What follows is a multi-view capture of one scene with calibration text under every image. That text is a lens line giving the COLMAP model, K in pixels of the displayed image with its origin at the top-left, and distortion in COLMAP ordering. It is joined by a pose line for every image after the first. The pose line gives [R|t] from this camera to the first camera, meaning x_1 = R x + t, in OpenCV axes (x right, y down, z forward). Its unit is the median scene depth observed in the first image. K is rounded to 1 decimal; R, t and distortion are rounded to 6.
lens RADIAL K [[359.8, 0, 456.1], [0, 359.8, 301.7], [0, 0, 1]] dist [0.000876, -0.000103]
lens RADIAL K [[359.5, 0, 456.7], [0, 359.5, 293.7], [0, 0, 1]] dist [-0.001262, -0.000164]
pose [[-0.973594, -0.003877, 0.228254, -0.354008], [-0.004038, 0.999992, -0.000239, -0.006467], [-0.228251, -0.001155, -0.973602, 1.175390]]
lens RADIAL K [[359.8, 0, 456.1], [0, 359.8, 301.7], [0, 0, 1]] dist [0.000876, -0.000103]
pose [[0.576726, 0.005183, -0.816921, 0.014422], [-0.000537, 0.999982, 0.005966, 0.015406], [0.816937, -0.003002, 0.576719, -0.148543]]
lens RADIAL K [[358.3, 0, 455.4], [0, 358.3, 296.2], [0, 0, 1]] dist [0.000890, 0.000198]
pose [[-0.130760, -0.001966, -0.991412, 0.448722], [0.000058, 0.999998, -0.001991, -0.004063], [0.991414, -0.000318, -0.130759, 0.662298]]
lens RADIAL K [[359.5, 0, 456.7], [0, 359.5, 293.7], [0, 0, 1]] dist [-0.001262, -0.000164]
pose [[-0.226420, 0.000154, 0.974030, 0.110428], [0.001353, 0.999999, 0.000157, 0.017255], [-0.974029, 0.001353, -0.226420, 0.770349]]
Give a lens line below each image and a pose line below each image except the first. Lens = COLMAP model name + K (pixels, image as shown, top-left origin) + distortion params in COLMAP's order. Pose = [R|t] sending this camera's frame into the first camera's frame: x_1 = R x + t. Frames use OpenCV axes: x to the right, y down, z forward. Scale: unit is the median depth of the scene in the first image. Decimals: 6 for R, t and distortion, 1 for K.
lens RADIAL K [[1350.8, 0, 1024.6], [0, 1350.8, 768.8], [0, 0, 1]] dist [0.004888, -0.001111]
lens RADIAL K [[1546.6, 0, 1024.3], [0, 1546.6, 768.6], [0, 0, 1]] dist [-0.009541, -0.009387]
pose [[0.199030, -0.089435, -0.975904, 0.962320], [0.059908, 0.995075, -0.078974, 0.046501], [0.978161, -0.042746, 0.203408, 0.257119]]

---------------

> **DIRECTIONS FOR THIS TASK**: Copy all of the entries above line for line, keeping every character unchanged.

> **OUTPUT FOR THIS TASK**:
What follows is a multi-view capture of one scene with calibration text under every image. That text is a lens line giving the COLMAP model, K in pixels of the displayed image with its origin at the top-left, and distortion in COLMAP ordering. It is joined by a pose line for every image after the first. The pose line gives [R|t] from this camera to the first camera, meaning x_1 = R x + t, in OpenCV axes (x right, y down, z forward). Its unit is the median scene depth observed in the first image. K is rounded to 1 decimal; R, t and distortion are rounded to 6.
lens RADIAL K [[359.8, 0, 456.1], [0, 359.8, 301.7], [0, 0, 1]] dist [0.000876, -0.000103]
lens RADIAL K [[359.5, 0, 456.7], [0, 359.5, 293.7], [0, 0, 1]] dist [-0.001262, -0.000164]
pose [[-0.973594, -0.003877, 0.228254, -0.354008], [-0.004038, 0.999992, -0.000239, -0.006467], [-0.228251, -0.001155, -0.973602, 1.175390]]
lens RADIAL K [[359.8, 0, 456.1], [0, 359.8, 301.7], [0, 0, 1]] dist [0.000876, -0.000103]
pose [[0.576726, 0.005183, -0.816921, 0.014422], [-0.000537, 0.999982, 0.005966, 0.015406], [0.816937, -0.003002, 0.576719, -0.148543]]
lens RADIAL K [[358.3, 0, 455.4], [0, 358.3, 296.2], [0, 0, 1]] dist [0.000890, 0.000198]
pose [[-0.130760, -0.001966, -0.991412, 0.448722], [0.000058, 0.999998, -0.001991, -0.004063], [0.991414, -0.000318, -0.130759, 0.662298]]
lens RADIAL K [[359.5, 0, 456.7], [0, 359.5, 293.7], [0, 0, 1]] dist [-0.001262, -0.000164]
pose [[-0.226420, 0.000154, 0.974030, 0.110428], [0.001353, 0.999999, 0.000157, 0.017255], [-0.974029, 0.001353, -0.226420, 0.770349]]
Give a lens line below each image and a pose line below each image except the first. Lens = COLMAP model name + K (pixels, image as shown, top-left origin) + distortion params in COLMAP's order. Pose = [R|t] sending this camera's frame into the first camera's frame: x_1 = R x + t. Frames use OpenCV axes: x to the right, y down, z forward. Scale: unit is the median depth of the scene in the first image. Decimals: 6 for R, t and distortion, 1 for K.
lens RADIAL K [[1350.8, 0, 1024.6], [0, 1350.8, 768.8], [0, 0, 1]] dist [0.004888, -0.001111]
lens RADIAL K [[1546.6, 0, 1024.3], [0, 1546.6, 768.6], [0, 0, 1]] dist [-0.009541, -0.009387]
pose [[0.199030, -0.089435, -0.975904, 0.962320], [0.059908, 0.995075, -0.078974, 0.046501], [0.978161, -0.042746, 0.203408, 0.257119]]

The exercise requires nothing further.